> [EXERCISE REQUIREMENTS]
In how many lines of the data below does the word "linejoin" appear? Reply with the number and nothing more.

Collected data entries
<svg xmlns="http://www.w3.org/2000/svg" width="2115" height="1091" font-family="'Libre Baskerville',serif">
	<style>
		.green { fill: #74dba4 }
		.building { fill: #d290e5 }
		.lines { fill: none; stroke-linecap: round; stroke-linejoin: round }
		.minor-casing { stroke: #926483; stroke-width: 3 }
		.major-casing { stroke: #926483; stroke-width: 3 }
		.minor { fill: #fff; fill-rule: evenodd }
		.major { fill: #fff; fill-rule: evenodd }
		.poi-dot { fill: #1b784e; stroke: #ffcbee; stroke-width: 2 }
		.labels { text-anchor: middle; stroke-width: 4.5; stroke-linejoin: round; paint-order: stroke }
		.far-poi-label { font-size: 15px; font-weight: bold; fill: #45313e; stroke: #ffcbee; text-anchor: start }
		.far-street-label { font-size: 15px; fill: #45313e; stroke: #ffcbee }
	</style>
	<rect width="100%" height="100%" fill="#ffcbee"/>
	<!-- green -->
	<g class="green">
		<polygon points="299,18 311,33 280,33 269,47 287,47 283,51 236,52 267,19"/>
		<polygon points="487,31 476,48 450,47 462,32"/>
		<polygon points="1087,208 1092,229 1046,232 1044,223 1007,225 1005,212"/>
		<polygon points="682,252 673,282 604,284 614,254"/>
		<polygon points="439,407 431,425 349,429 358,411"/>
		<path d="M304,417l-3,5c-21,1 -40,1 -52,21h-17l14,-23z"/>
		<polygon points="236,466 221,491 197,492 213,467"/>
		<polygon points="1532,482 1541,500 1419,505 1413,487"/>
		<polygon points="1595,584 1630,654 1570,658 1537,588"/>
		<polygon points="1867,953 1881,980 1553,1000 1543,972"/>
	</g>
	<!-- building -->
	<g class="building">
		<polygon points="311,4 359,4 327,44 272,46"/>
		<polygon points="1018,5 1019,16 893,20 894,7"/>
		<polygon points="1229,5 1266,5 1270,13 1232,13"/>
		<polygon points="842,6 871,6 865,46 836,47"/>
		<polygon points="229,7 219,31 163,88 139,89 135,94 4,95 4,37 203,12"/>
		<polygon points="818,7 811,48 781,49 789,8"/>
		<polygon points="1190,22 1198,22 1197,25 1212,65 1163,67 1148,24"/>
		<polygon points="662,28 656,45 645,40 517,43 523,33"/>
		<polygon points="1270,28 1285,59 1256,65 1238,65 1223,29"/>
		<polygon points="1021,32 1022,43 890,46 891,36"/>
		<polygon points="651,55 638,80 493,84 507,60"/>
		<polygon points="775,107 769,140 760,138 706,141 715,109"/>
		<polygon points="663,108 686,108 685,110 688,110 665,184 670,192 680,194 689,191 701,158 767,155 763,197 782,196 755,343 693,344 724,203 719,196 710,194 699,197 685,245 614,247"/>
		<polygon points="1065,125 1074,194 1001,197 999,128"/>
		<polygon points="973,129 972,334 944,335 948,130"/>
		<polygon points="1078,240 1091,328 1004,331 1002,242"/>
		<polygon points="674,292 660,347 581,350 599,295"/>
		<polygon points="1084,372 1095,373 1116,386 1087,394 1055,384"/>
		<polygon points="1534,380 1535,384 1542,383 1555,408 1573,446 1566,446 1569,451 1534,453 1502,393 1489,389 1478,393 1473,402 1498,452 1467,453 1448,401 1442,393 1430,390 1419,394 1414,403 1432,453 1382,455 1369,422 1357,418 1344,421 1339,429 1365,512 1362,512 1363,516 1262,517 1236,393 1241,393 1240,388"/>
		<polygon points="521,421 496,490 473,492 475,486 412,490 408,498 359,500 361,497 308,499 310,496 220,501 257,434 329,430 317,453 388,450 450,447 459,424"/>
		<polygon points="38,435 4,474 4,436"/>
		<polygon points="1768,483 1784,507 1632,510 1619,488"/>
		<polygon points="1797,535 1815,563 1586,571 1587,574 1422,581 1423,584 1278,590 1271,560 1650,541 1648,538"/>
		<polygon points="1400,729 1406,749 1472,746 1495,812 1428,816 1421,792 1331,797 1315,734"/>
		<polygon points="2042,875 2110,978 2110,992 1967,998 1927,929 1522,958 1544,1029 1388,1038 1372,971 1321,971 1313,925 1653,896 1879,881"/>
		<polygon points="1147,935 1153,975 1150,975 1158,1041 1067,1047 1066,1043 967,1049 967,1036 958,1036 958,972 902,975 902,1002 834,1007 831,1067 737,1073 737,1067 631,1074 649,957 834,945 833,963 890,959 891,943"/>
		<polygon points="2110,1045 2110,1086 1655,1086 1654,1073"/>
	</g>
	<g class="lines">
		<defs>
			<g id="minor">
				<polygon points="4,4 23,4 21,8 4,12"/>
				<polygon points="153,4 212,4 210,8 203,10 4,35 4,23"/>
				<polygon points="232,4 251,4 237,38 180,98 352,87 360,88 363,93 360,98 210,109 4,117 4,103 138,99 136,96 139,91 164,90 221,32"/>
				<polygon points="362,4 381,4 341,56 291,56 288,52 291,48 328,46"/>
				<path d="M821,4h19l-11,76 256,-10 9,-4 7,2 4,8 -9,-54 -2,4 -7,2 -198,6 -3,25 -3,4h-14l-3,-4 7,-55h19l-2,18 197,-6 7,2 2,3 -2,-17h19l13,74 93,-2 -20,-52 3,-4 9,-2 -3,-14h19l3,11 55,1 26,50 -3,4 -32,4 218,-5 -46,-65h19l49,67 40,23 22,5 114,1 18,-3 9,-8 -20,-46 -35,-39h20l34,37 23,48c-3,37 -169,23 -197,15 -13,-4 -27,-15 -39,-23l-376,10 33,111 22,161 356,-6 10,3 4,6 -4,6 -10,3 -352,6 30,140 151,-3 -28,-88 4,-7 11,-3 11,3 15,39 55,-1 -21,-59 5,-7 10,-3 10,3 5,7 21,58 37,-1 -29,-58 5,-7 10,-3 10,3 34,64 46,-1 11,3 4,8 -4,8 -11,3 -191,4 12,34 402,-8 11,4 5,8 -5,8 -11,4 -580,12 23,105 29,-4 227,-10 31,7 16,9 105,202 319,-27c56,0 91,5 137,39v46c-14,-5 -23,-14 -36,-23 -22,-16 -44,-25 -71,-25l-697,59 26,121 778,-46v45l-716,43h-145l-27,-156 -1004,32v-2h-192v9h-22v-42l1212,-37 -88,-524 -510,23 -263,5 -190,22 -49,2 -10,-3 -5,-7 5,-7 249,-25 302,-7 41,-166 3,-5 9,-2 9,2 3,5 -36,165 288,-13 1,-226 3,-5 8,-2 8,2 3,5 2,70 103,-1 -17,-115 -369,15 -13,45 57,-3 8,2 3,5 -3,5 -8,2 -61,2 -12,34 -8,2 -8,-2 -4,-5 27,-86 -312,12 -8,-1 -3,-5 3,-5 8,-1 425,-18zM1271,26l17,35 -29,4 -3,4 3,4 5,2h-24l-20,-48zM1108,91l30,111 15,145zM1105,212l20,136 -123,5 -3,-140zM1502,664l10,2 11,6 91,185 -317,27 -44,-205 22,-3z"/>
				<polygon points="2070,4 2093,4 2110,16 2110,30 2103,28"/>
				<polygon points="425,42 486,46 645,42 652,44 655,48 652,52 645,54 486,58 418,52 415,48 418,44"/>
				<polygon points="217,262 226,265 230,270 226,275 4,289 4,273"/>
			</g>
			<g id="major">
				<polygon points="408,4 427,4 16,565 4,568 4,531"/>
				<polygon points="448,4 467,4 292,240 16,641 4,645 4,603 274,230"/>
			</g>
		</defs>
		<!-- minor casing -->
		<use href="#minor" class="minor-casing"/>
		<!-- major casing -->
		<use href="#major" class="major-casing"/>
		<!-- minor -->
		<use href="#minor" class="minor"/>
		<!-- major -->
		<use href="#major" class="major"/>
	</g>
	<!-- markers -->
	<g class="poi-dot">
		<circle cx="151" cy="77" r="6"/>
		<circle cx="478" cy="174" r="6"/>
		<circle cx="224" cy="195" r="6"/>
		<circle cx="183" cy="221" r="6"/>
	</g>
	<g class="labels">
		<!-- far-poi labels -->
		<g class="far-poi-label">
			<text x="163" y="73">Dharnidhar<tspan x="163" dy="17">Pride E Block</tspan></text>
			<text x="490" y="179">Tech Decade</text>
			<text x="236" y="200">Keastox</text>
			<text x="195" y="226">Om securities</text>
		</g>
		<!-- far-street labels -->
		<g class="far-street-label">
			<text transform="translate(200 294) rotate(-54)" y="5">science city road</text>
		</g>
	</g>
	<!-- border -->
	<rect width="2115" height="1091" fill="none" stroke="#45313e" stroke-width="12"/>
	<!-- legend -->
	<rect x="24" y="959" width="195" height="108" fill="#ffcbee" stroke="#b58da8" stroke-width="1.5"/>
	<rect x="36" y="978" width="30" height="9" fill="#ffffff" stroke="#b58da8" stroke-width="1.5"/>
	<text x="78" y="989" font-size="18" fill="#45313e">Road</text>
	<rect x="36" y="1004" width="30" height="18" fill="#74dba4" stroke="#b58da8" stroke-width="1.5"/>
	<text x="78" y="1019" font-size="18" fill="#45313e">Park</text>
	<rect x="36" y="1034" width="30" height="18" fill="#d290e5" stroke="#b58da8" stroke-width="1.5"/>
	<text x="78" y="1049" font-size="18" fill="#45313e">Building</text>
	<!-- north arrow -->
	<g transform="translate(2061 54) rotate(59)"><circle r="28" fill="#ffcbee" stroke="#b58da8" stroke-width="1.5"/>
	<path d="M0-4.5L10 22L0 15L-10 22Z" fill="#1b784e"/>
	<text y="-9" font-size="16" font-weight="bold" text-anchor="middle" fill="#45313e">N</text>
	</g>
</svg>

> [RESPONSE]
2